§ Aim
Rewrite the data below, switching every "scientific name" to "Latin name" and leaving everything else as it is.

(Source data)
[start]
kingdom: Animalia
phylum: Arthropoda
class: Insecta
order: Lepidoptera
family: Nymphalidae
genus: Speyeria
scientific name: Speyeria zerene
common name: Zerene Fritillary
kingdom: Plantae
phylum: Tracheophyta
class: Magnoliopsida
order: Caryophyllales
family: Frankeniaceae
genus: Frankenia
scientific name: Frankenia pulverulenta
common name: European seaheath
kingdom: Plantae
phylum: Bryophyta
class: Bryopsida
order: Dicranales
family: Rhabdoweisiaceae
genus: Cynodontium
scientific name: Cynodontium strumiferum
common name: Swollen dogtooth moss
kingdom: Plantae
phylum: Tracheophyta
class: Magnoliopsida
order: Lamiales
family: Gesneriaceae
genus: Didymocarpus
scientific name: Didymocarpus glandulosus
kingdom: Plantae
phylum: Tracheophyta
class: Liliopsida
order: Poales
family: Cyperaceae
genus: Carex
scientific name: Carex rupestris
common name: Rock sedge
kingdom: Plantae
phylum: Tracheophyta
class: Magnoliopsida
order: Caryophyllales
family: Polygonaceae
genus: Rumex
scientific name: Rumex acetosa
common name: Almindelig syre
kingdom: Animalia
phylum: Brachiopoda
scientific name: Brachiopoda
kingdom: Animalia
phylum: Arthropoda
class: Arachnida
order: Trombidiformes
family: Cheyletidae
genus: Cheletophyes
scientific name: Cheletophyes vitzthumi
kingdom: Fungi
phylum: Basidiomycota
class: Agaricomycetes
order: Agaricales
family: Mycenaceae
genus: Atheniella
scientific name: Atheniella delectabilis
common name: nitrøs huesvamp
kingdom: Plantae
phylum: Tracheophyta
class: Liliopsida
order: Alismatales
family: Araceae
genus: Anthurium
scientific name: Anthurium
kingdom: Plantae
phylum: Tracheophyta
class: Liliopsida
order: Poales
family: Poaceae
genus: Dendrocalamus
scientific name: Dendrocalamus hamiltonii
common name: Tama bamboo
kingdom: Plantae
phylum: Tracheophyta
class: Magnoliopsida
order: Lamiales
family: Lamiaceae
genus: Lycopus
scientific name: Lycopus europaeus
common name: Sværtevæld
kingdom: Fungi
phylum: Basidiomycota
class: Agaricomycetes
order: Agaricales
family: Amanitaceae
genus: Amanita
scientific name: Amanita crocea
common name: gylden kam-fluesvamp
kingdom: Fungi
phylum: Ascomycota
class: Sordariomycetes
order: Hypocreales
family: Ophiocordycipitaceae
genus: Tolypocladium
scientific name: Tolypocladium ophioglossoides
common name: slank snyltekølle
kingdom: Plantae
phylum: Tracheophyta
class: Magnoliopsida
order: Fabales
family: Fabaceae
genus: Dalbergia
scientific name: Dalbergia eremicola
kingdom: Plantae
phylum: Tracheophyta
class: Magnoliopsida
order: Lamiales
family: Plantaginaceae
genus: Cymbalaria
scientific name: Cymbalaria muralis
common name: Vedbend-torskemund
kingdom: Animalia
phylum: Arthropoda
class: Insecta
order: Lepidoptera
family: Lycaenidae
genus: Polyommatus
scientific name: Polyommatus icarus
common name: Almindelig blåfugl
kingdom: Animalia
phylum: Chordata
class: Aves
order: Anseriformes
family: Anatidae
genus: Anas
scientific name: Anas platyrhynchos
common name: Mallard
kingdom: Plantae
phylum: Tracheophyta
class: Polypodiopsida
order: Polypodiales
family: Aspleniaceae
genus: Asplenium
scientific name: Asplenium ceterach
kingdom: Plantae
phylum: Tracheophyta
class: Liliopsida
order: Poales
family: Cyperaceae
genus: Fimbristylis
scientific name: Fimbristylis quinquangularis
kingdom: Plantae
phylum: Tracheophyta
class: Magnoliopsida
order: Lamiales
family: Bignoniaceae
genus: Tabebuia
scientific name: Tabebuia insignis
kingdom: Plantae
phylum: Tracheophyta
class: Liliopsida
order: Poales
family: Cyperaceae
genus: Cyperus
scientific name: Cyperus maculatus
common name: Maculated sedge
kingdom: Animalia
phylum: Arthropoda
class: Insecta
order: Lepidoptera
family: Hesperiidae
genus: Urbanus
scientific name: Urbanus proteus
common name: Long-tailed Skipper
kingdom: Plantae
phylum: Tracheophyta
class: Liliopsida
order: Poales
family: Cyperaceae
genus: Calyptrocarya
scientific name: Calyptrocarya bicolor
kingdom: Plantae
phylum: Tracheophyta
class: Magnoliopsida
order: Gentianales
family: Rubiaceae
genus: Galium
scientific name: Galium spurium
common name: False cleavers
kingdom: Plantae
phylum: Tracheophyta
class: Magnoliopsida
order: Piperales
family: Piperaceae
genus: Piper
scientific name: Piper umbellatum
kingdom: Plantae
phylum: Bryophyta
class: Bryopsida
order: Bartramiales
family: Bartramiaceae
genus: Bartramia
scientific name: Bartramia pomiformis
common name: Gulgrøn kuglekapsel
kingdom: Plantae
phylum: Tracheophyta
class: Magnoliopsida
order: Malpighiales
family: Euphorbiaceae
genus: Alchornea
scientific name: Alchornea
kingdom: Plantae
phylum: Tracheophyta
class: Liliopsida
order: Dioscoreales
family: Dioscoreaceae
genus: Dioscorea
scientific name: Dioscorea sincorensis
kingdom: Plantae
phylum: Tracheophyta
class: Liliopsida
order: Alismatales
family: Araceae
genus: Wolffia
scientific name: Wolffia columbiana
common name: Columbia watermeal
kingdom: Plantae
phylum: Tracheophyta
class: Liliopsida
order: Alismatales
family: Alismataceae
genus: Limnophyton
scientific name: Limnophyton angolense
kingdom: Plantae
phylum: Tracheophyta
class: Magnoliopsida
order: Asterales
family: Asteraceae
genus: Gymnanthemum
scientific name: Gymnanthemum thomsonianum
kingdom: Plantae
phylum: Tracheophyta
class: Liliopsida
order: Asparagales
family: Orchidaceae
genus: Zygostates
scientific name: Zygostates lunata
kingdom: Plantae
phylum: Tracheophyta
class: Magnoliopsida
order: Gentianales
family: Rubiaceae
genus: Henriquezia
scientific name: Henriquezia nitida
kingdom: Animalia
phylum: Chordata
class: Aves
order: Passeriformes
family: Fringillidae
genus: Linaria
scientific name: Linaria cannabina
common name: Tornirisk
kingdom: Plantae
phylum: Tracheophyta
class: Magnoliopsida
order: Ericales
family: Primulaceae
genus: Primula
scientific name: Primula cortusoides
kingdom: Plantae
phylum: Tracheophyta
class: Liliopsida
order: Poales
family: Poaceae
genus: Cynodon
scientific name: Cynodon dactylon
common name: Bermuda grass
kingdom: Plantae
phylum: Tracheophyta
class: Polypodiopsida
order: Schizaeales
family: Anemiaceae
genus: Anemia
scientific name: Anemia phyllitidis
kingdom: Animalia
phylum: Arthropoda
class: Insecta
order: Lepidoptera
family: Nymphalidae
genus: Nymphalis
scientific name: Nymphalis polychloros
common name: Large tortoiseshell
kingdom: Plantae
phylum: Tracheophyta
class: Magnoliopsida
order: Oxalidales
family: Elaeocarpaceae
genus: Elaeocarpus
[end]
§ Response to the exercise
kingdom: Animalia
phylum: Arthropoda
class: Insecta
order: Lepidoptera
family: Nymphalidae
genus: Speyeria
Latin name: Speyeria zerene
common name: Zerene Fritillary
kingdom: Plantae
phylum: Tracheophyta
class: Magnoliopsida
order: Caryophyllales
family: Frankeniaceae
genus: Frankenia
Latin name: Frankenia pulverulenta
common name: European seaheath
kingdom: Plantae
phylum: Bryophyta
class: Bryopsida
order: Dicranales
family: Rhabdoweisiaceae
genus: Cynodontium
Latin name: Cynodontium strumiferum
common name: Swollen dogtooth moss
kingdom: Plantae
phylum: Tracheophyta
class: Magnoliopsida
order: Lamiales
family: Gesneriaceae
genus: Didymocarpus
Latin name: Didymocarpus glandulosus
kingdom: Plantae
phylum: Tracheophyta
class: Liliopsida
order: Poales
family: Cyperaceae
genus: Carex
Latin name: Carex rupestris
common name: Rock sedge
kingdom: Plantae
phylum: Tracheophyta
class: Magnoliopsida
order: Caryophyllales
family: Polygonaceae
genus: Rumex
Latin name: Rumex acetosa
common name: Almindelig syre
kingdom: Animalia
phylum: Brachiopoda
Latin name: Brachiopoda
kingdom: Animalia
phylum: Arthropoda
class: Arachnida
order: Trombidiformes
family: Cheyletidae
genus: Cheletophyes
Latin name: Cheletophyes vitzthumi
kingdom: Fungi
phylum: Basidiomycota
class: Agaricomycetes
order: Agaricales
family: Mycenaceae
genus: Atheniella
Latin name: Atheniella delectabilis
common name: nitrøs huesvamp
kingdom: Plantae
phylum: Tracheophyta
class: Liliopsida
order: Alismatales
family: Araceae
genus: Anthurium
Latin name: Anthurium
kingdom: Plantae
phylum: Tracheophyta
class: Liliopsida
order: Poales
family: Poaceae
genus: Dendrocalamus
Latin name: Dendrocalamus hamiltonii
common name: Tama bamboo
kingdom: Plantae
phylum: Tracheophyta
class: Magnoliopsida
order: Lamiales
family: Lamiaceae
genus: Lycopus
Latin name: Lycopus europaeus
common name: Sværtevæld
kingdom: Fungi
phylum: Basidiomycota
class: Agaricomycetes
order: Agaricales
family: Amanitaceae
genus: Amanita
Latin name: Amanita crocea
common name: gylden kam-fluesvamp
kingdom: Fungi
phylum: Ascomycota
class: Sordariomycetes
order: Hypocreales
family: Ophiocordycipitaceae
genus: Tolypocladium
Latin name: Tolypocladium ophioglossoides
common name: slank snyltekølle
kingdom: Plantae
phylum: Tracheophyta
class: Magnoliopsida
order: Fabales
family: Fabaceae
genus: Dalbergia
Latin name: Dalbergia eremicola
kingdom: Plantae
phylum: Tracheophyta
class: Magnoliopsida
order: Lamiales
family: Plantaginaceae
genus: Cymbalaria
Latin name: Cymbalaria muralis
common name: Vedbend-torskemund
kingdom: Animalia
phylum: Arthropoda
class: Insecta
order: Lepidoptera
family: Lycaenidae
genus: Polyommatus
Latin name: Polyommatus icarus
common name: Almindelig blåfugl
kingdom: Animalia
phylum: Chordata
class: Aves
order: Anseriformes
family: Anatidae
genus: Anas
Latin name: Anas platyrhynchos
common name: Mallard
kingdom: Plantae
phylum: Tracheophyta
class: Polypodiopsida
order: Polypodiales
family: Aspleniaceae
genus: Asplenium
Latin name: Asplenium ceterach
kingdom: Plantae
phylum: Tracheophyta
class: Liliopsida
order: Poales
family: Cyperaceae
genus: Fimbristylis
Latin name: Fimbristylis quinquangularis
kingdom: Plantae
phylum: Tracheophyta
class: Magnoliopsida
order: Lamiales
family: Bignoniaceae
genus: Tabebuia
Latin name: Tabebuia insignis
kingdom: Plantae
phylum: Tracheophyta
class: Liliopsida
order: Poales
family: Cyperaceae
genus: Cyperus
Latin name: Cyperus maculatus
common name: Maculated sedge
kingdom: Animalia
phylum: Arthropoda
class: Insecta
order: Lepidoptera
family: Hesperiidae
genus: Urbanus
Latin name: Urbanus proteus
common name: Long-tailed Skipper
kingdom: Plantae
phylum: Tracheophyta
class: Liliopsida
order: Poales
family: Cyperaceae
genus: Calyptrocarya
Latin name: Calyptrocarya bicolor
kingdom: Plantae
phylum: Tracheophyta
class: Magnoliopsida
order: Gentianales
family: Rubiaceae
genus: Galium
Latin name: Galium spurium
common name: False cleavers
kingdom: Plantae
phylum: Tracheophyta
class: Magnoliopsida
order: Piperales
family: Piperaceae
genus: Piper
Latin name: Piper umbellatum
kingdom: Plantae
phylum: Bryophyta
class: Bryopsida
order: Bartramiales
family: Bartramiaceae
genus: Bartramia
Latin name: Bartramia pomiformis
common name: Gulgrøn kuglekapsel
kingdom: Plantae
phylum: Tracheophyta
class: Magnoliopsida
order: Malpighiales
family: Euphorbiaceae
genus: Alchornea
Latin name: Alchornea
kingdom: Plantae
phylum: Tracheophyta
class: Liliopsida
order: Dioscoreales
family: Dioscoreaceae
genus: Dioscorea
Latin name: Dioscorea sincorensis
kingdom: Plantae
phylum: Tracheophyta
class: Liliopsida
order: Alismatales
family: Araceae
genus: Wolffia
Latin name: Wolffia columbiana
common name: Columbia watermeal
kingdom: Plantae
phylum: Tracheophyta
class: Liliopsida
order: Alismatales
family: Alismataceae
genus: Limnophyton
Latin name: Limnophyton angolense
kingdom: Plantae
phylum: Tracheophyta
class: Magnoliopsida
order: Asterales
family: Asteraceae
genus: Gymnanthemum
Latin name: Gymnanthemum thomsonianum
kingdom: Plantae
phylum: Tracheophyta
class: Liliopsida
order: Asparagales
family: Orchidaceae
genus: Zygostates
Latin name: Zygostates lunata
kingdom: Plantae
phylum: Tracheophyta
class: Magnoliopsida
order: Gentianales
family: Rubiaceae
genus: Henriquezia
Latin name: Henriquezia nitida
kingdom: Animalia
phylum: Chordata
class: Aves
order: Passeriformes
family: Fringillidae
genus: Linaria
Latin name: Linaria cannabina
common name: Tornirisk
kingdom: Plantae
phylum: Tracheophyta
class: Magnoliopsida
order: Ericales
family: Primulaceae
genus: Primula
Latin name: Primula cortusoides
kingdom: Plantae
phylum: Tracheophyta
class: Liliopsida
order: Poales
family: Poaceae
genus: Cynodon
Latin name: Cynodon dactylon
common name: Bermuda grass
kingdom: Plantae
phylum: Tracheophyta
class: Polypodiopsida
order: Schizaeales
family: Anemiaceae
genus: Anemia
Latin name: Anemia phyllitidis
kingdom: Animalia
phylum: Arthropoda
class: Insecta
order: Lepidoptera
family: Nymphalidae
genus: Nymphalis
Latin name: Nymphalis polychloros
common name: Large tortoiseshell
kingdom: Plantae
phylum: Tracheophyta
class: Magnoliopsida
order: Oxalidales
family: Elaeocarpaceae
genus: Elaeocarpus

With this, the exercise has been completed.